Lesi khas yang kedua yaitu plak senilis, terdiri dari beta amiloid (A-beta) yang
terbentuk dalam cairan jaringan di sekeliling neuron bukan dalam sel neuronal. A-beta
adalah fragmen protein prekursor amiloid (APP) yang pada keadaan normal melekat
pada membran neuron yang berperan dalam pertumbuhan dan pertahanan neuron.

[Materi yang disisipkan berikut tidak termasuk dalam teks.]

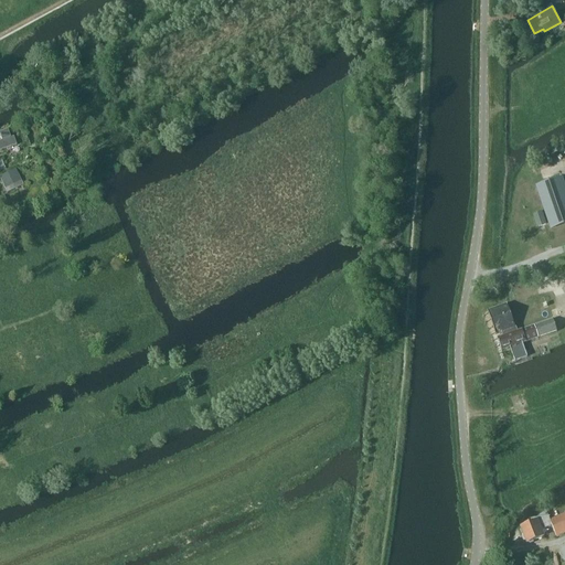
[(0,140),(0,149),(17,145),(14,137),(0,140)]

APP terbagi menjadi fragmen-fragmen oleh enzim protease yang salah satu
fragmennya adalah A-beta, suatu fragmen yang lengket dan berkembang menjadi
gumpalan yang bisa larut. Pada alzheimer, gumpalan tersebut akhirnya tercampur
dengan bagian dari neuron dan sel-sel glia (khususnya mikroglia dan astrosit). Setelah
beberapa waktu, campuran tersebut membeku menjadi fibril-fibril yang membentuk
plak yang matang, padat, tidak dapat larut, dan diyakini beracun bagi neuron yang
utuh. Selain itu, A-beta mengganggu hubungan interselular dan menurunkan respons
pembuluh darah sehingga menyebabkan makin rentannya neuron-neuron terhadap
stressor (missal iskemia). Kemungkinan lain adalah bahwa A-beta menghasilkan
radikal bebas sehingga mengganggu hubungan intraseluler dan menurunkan respon
pembuluh darah sehingga mengakibatkan rentannya neuron terhadap stressor.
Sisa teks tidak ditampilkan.